Affectionately termed the gang of four, Sandrock and his colleagues recently formed the "Flu School," a grass roots education project with new classrooms in Uganda and Kenya.
"We're going to teach all the high-level human and vet medicine specialists, and it will be one of the rare times they are all together," Sandrock explains.
Rare abroad but commonplace at UC Davis, veterinary and medical public health collaborations, he says, are one reason the National Institute of Allergy and Infectious Diseases selected the university as a partner on the new $18.5 million Center for Rapid Influenza Surveillance and Research.

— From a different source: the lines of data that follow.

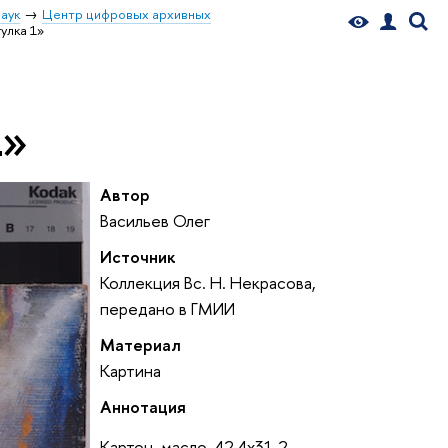
аук
Центр цифровых архивных
улка 1»
1»
Автор
Васильев Олег
Источник
Коллекция Вс. Н. Некрасова,
передано в ГМИИ
Материал
Картина
Аннотация
Картон, масло. 42,4x31,2.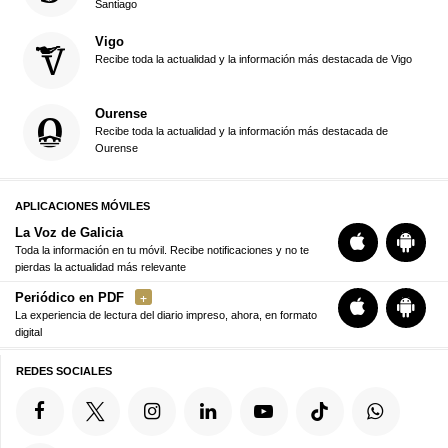
Santiago
Vigo
Recibe toda la actualidad y la información más destacada de Vigo
Ourense
Recibe toda la actualidad y la información más destacada de
Ourense
APLICACIONES MÓVILES
La Voz de Galicia
Toda la información en tu móvil. Recibe notificaciones y no te
pierdas la actualidad más relevante
Periódico en PDF
La experiencia de lectura del diario impreso, ahora, en formato
digital
REDES SOCIALES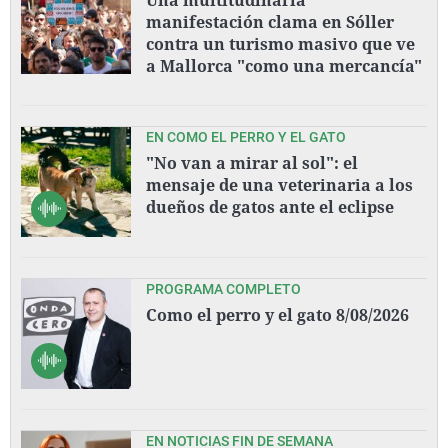
manifestación clama en Sóller
contra un turismo masivo que ve
a Mallorca "como una mercancía"
EN COMO EL PERRO Y EL GATO
"No van a mirar al sol": el
mensaje de una veterinaria a los
dueños de gatos ante el eclipse
PROGRAMA COMPLETO
Como el perro y el gato 8/08/2026
EN NOTICIAS FIN DE SEMANA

The collaborative center's mission, Sandrock says, mirrors his own - to catch flu early through research and education.
Uniquely UC Davis
"Think globally and act locally" may be a mantra of the business world. It's also a dictum of public health professionals protecting "an increasingly complex food system," says Western Institute for Food Safety and Security (WIFSS) founder Jerry Gillespie.
Officially retiring as the institute's first director, on July 1, the UC Davis veterinary medicine professor cites the globalization of the food supply as "the greatest challenge to safe and secure food."
Gillespie finds the U.S. food safety net woefully inadequate, noting that "none of the approximately 20 federal food safety regulatory agencies are equipped, staffed or funded in a manner that will enable them to monitor and regulate the global food continua."
Thirty years of inadequate funding for food safety research has left the U.S. vulnerable to a food-targeted bioterror attack, Gillespie says, a frightening situation that WIFSS and UC Davis are addressing through "the only Department of Homeland Security certified, comprehensive agro-terrorism preparedness curriculum."
Six daylong courses offered in more than 100 communities nationwide "assist communities and companies to build capable response and recovery teams in case of agroterrorism or a major natural foodsystem disaster," Gillespie explains.
Another WIFSS mainstay basic research — has focused on two issues: what factors sustain food-borne pathogens and what mechanisms cause specific pathogen strains to become more harmful.
In the process, "one of our researchers devised ways to eliminate harmful Salmonella bacteria from almond products," Gillespie says.
Citing a "core value of WIFSS — building and sustaining partnerships," Gillespie credits a uniquely UC Davis interdisciplinary approach with an even more significant success: ruling out migratory birds as a source of contamination during the recent lettuce and spinach disease outbreaks.
"To the extent that we have achieved success," Gillespie says, "it is no doubt due to interdisciplinary research."